The article "Using a Blocklist to Improve the Security of User Selection of Android Patterns" presents a study conducted by researchers from The George Washington University, Ruhr University Bochum, and the United States Navy. The study explores the use of blocklists to improve the security of user-chosen patterns on Android devices.

The authors begin by highlighting the popularity of Android patterns as a method for unlocking smartphones, despite evidence suggesting that many users choose easily guessable patterns. They propose using blocklists to disallow common patterns, a feature currently unavailable on Android but used by Apple during PIN selection.

The study involved testing five different blocklist sizes on participants' smartphones (n = 1006) and comparing them to a control treatment. The authors found that even the smallest blocklist (12 patterns) had benefits, reducing a simulated attacker's success rate after 30 guesses from 24% to 20%. The largest blocklist (581 patterns) reduced the percentage of correctly guessed patterns after 30 attempts down to only 2%.

In terms of usability, blocklists had limited negative impact on short-term recall rates and entry times, with reported SUS values indicating reasonable usability when selecting patterns in the presence of a blocklist.

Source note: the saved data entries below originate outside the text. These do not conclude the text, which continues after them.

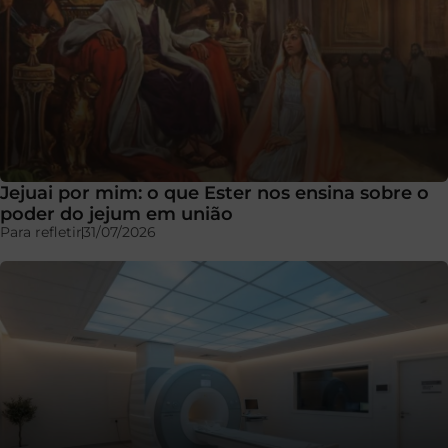
Jejuai por mim: o que Ester nos ensina sobre o
poder do jejum em união
Para refletir
31/07/2026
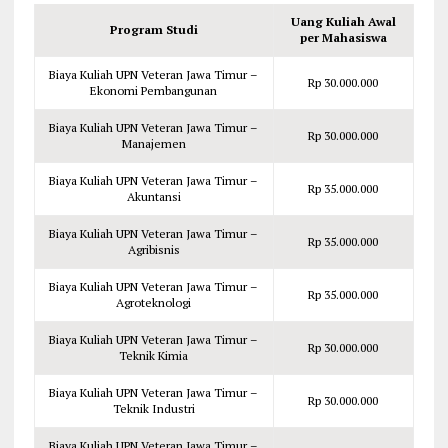
Uang Kuliah Awal
Program Studi
per Mahasiswa
Biaya Kuliah UPN Veteran Jawa Timur –
Rp 30.000.000
Ekonomi Pembangunan
Biaya Kuliah UPN Veteran Jawa Timur –
Rp 30.000.000
Manajemen
Biaya Kuliah UPN Veteran Jawa Timur –
Rp 35.000.000
Akuntansi
Biaya Kuliah UPN Veteran Jawa Timur –
Rp 35.000.000
Agribisnis
Biaya Kuliah UPN Veteran Jawa Timur –
Rp 35.000.000
Agroteknologi
Biaya Kuliah UPN Veteran Jawa Timur –
Rp 30.000.000
Teknik Kimia
Biaya Kuliah UPN Veteran Jawa Timur –
Rp 30.000.000
Teknik Industri
Biaya Kuliah UPN Veteran Jawa Timur –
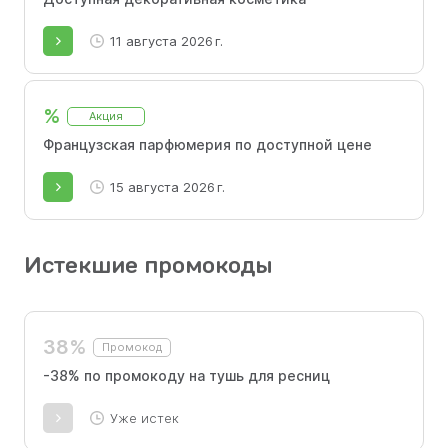
11 августа 2026 г.
%
Акция
Французская парфюмерия по доступной цене
15 августа 2026 г.
Истекшие промокоды
38%
Промокод
-38% по промокоду на тушь для ресниц
Уже истек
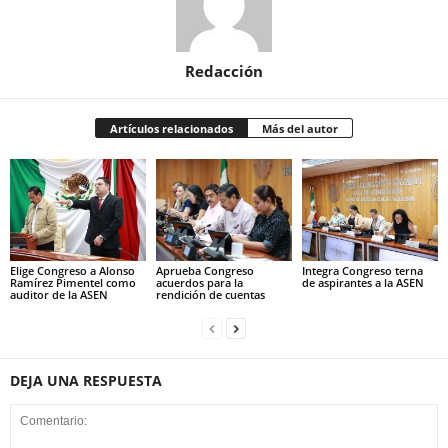
Redacción
Artículos relacionados
Más del autor
Elige Congreso a Alonso
Aprueba Congreso
Integra Congreso terna
Ramírez Pimentel como
acuerdos para la
de aspirantes a la ASEN
auditor de la ASEN
rendición de cuentas
DEJA UNA RESPUESTA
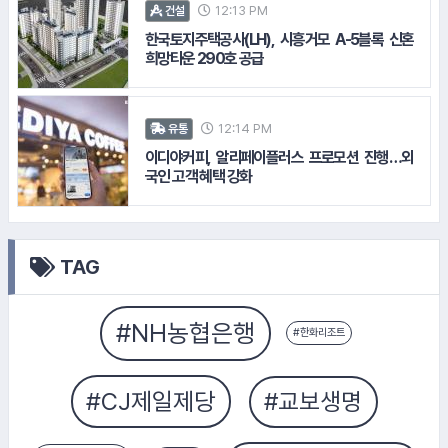
12:13 PM
건설
#SPC그룹
한국토지주택공사(LH), 시흥거모 A-5블록 신혼
희망타운 290호 공급
#SK쉴더스
#코스콤
12:14 PM
유통
이디야커피, 알리페이플러스 프로모션 진행…외
국인 고객 혜택 강화
TAG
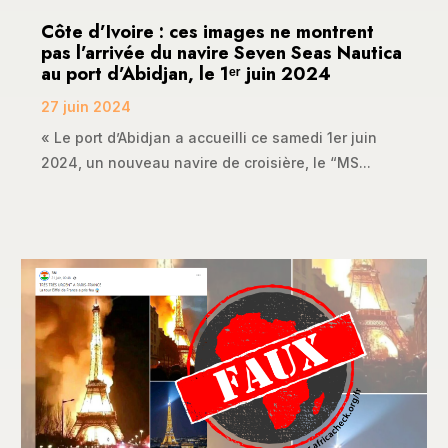
Côte d’Ivoire : ces images ne montrent
pas l’arrivée du navire Seven Seas Nautica
au port d’Abidjan, le 1ᵉʳ juin 2024
27 juin 2024
« Le port d’Abidjan a accueilli ce samedi 1er juin
2024, un nouveau navire de croisière, le “MS...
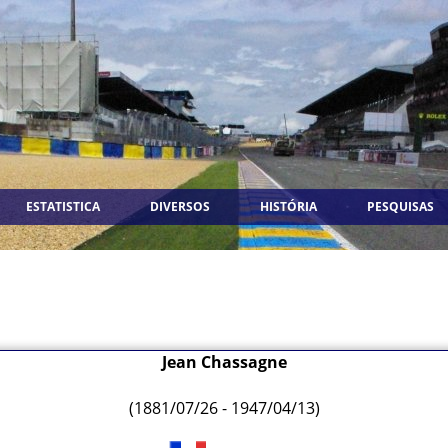
ESTATISTICA
DIVERSOS
HISTÓRIA
PESQUISAS
Jean Chassagne
(1881/07/26 - 1947/04/13)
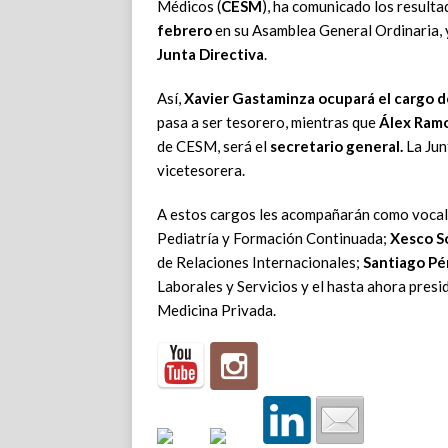
Médicos (
CESM
), ha comunicado los resulta
febrero
en su Asamblea General Ordinaria, 
Junta Directiva
.
Así,
Xavier Gastaminza ocupará el cargo d
pasa a ser tesorero, mientras que
Álex Ram
de CESM, será el
secretario general.
La Jun
vicetesorera.
A estos cargos les acompañarán como voca
Pediatría y Formación Continuada;
Xesco S
de Relaciones Internacionales;
Santiago Pé
Laborales y Servicios y el hasta ahora presi
Medicina Privada.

Overall, the study provides valuable insights into how blocklists can improve the security of user-chosen patterns on Android devices. However, there are some potential biases and limitations to consider.

Firstly, the study only tested one type of attack scenario - a simulated attacker guessing patterns - which may not reflect real-world attacks. Additionally, it is unclear whether participants were representative of typical smartphone users or if they had above-average security awareness.

Furthermore, while the authors acknowledge that larger blocklists may negatively impact usability, they do not explore potential trade-offs between security and usability in more detail. It would be interesting to see how users' perceptions of security and ease-of-use change as blocklist size increases.

Finally, the authors do not discuss potential risks associated with blocklists, such as the possibility of false positives or the need for regular updates to keep up with evolving attack methods.

In conclusion, while the study provides valuable insights into how blocklists can improve the security of user-chosen patterns on Android devices, there are some potential biases and limitations to consider. Further research is needed to explore trade-offs between security and usability and to assess potential risks associated with blocklists.